I’d also highly recommend removing any personal or divisive items—family photos, sports logos, your collection of garden gnomes, even a photograph of you posing with one of the nation’s presidents. For better or worse, leaving such mementos in plain view may be inadvertently alienating a portion of the prospective buyers who come through your doors. They might be less willing to make a killer offer if they catch a glimpse of a giant Clemson University paw in your living room, when they happen to be die-hard University of South Carolina football fans. (Go, Gamecocks!)

You may also want to have your home professionally staged. While it could be tempting to leave it as is, the goal is to show potential buyers an idealized version of what their lives might look like in your abode. Staging can be especially handy if you’re trying to show buyers how to best utilize smaller spaces.

When I was shopping for a home with my partner, we encountered some big turnoffs—matted, dingy carpeting; deep-brown stains that suggested the bathtub might have been a homicide scene; and wallpaper that was too hideous even for my nightmares. It didn’t matter how many other selling points the home had or how well located it was. We hightailed out of these properties as quickly as possible.

So don’t push away potential buyers. Invest in having the stove scoured, the bathtub reglazed, and the home decluttered. And if your dog peed on your living room rug, toss it (the rug, that is). You want your home looking—and smelling—its best.
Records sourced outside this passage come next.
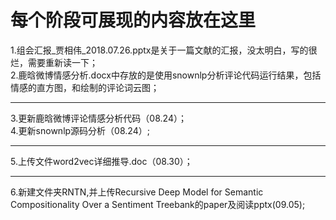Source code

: 每个阶段可展现的内容放在这里
========================
1.组会汇报_贾相伟_2018.07.26.pptx是关于一篇文献的汇报，没太明白，写的很烂，需要重新读一下；<br>
2.鹿晗微博情感分析.docx中存放的是使用snownlp分析评论代码运行结果，包括情感的直方图，和绘制的评论词云图；<br>
**************************
3.更新鹿晗微博评论情感分析代码（08.24）；<br>
4.更新snownlp源码分析（08.24）;<br>
*************
5.上传文件word2vec详细推导.doc（08.30）；<br>
*************
6.新建文件夹RNTN,并上传Recursive Deep Model for Semantic Compositionality  Over a Sentiment Treebank的paper及阅读pptx(09.05);<br>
Sellers should also consider hiring a professional photographer. You might be tempted to just snap a couple of iPhone photos, and stick them up online. But more and more, buyers are deciding whether to attend open houses and showings based on the listings they view online.

Once the home is ready for its sales debut, it’s time to have that difficult conversation with your real estate agent about an appropriate price for the house. It’s important to recognize the housing market has shifted, and the peak is behind us. Higher mortgage rates have made it impossible for many buyers to go as high as they did a year ago. So come to grips with the fact that your home may fetch less than your neighbor’s house did just a few months ago. Go through the stages of grief, denial, anger, bargaining, and depression before you come to a place of acceptance and start showing the home.

As difficult as this may sound, do your best to remove emotion from your pricing decision. Not every buyer will love your home’s quirks the way you do and, if you haven’t renovated your kitchen or bathrooms recently, your property may be considered dated. Look carefully at the comps of recent sales in your area with your real estate agent as you discuss options. Were these homes and lots of comparable size? Did they have similar features? Were they recently updated?

If you overprice your home, you may scare away potential buyers and be forced to cut your list price.

This is undoubtedly a stressful, charged situation. And while you might have to make concessions—including helping buyers with closing costs, reducing asking price, or temporarily buying down mortgage rates to help the sale go through—there is still plenty of demand from eager homebuyers. That should keep prices high and give most sellers the upper hand.

The calculation compares the national median list prices from February 2020 to February 2023.